GIVEN INSTRUCTION
In the entries below, print every line from the one containing "class: Magnoliopsida" down to the one containing "common name: Footsteps-of-spring", both included, with each line unchanged.

- - - -

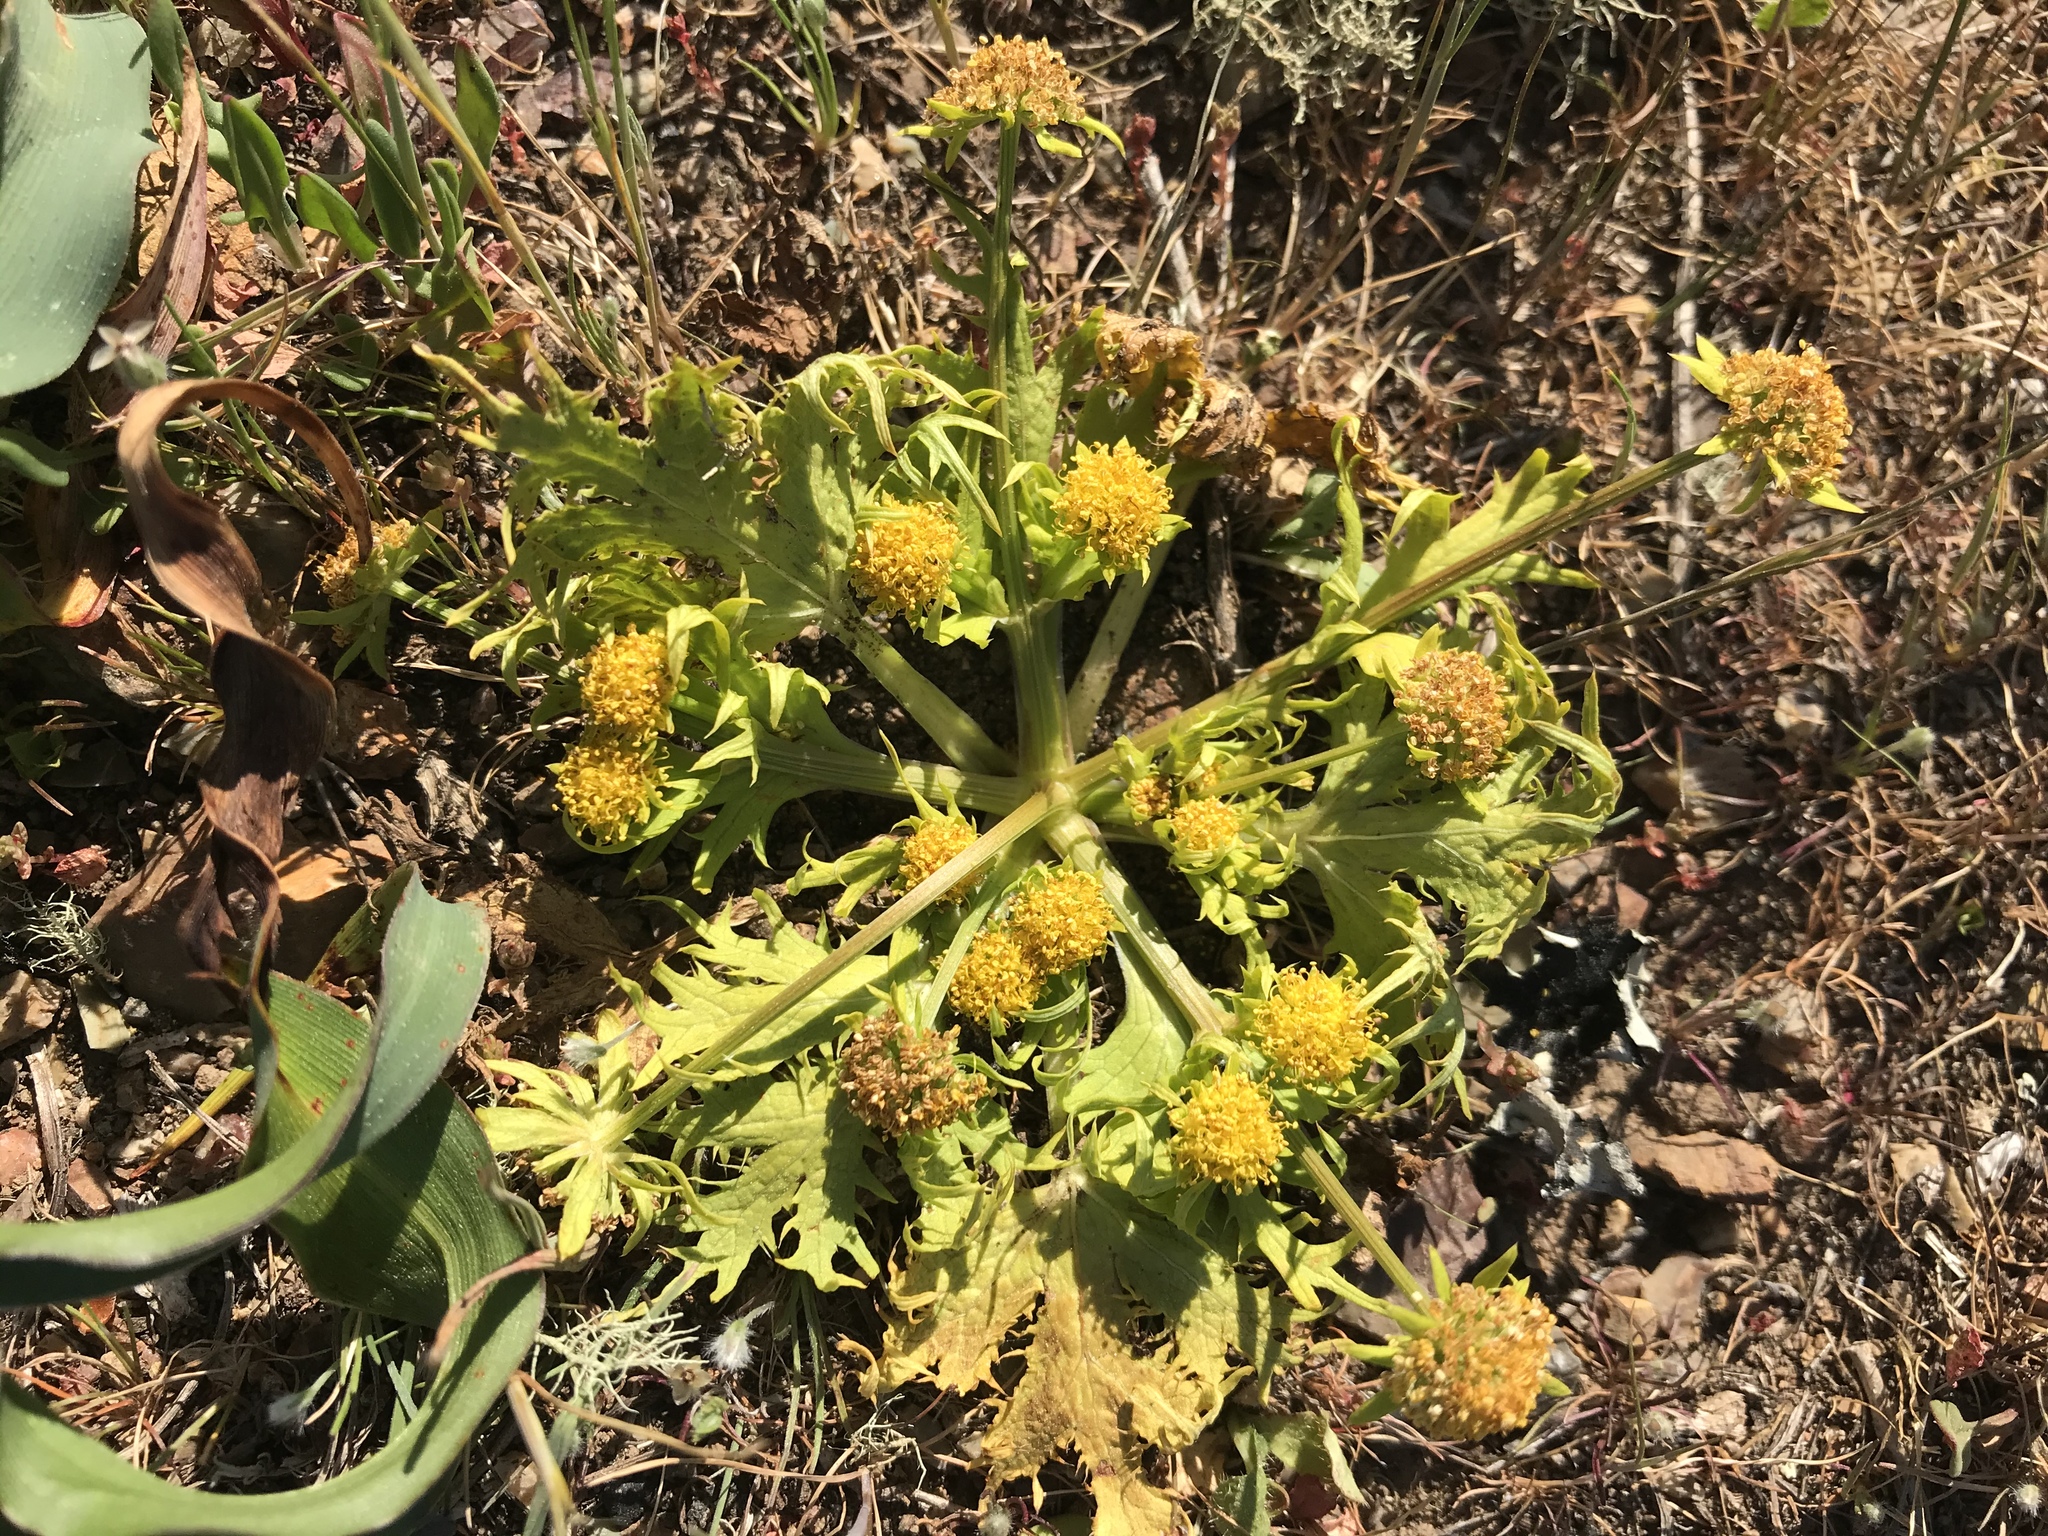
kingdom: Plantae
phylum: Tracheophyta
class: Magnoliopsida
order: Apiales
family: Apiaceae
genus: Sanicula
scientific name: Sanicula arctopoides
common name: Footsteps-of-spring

- - - -

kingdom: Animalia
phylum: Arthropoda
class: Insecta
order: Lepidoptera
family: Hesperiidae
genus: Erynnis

- - - -

SOLUTION FOR THIS PROBLEM
class: Magnoliopsida
order: Apiales
family: Apiaceae
genus: Sanicula
scientific name: Sanicula arctopoides
common name: Footsteps-of-spring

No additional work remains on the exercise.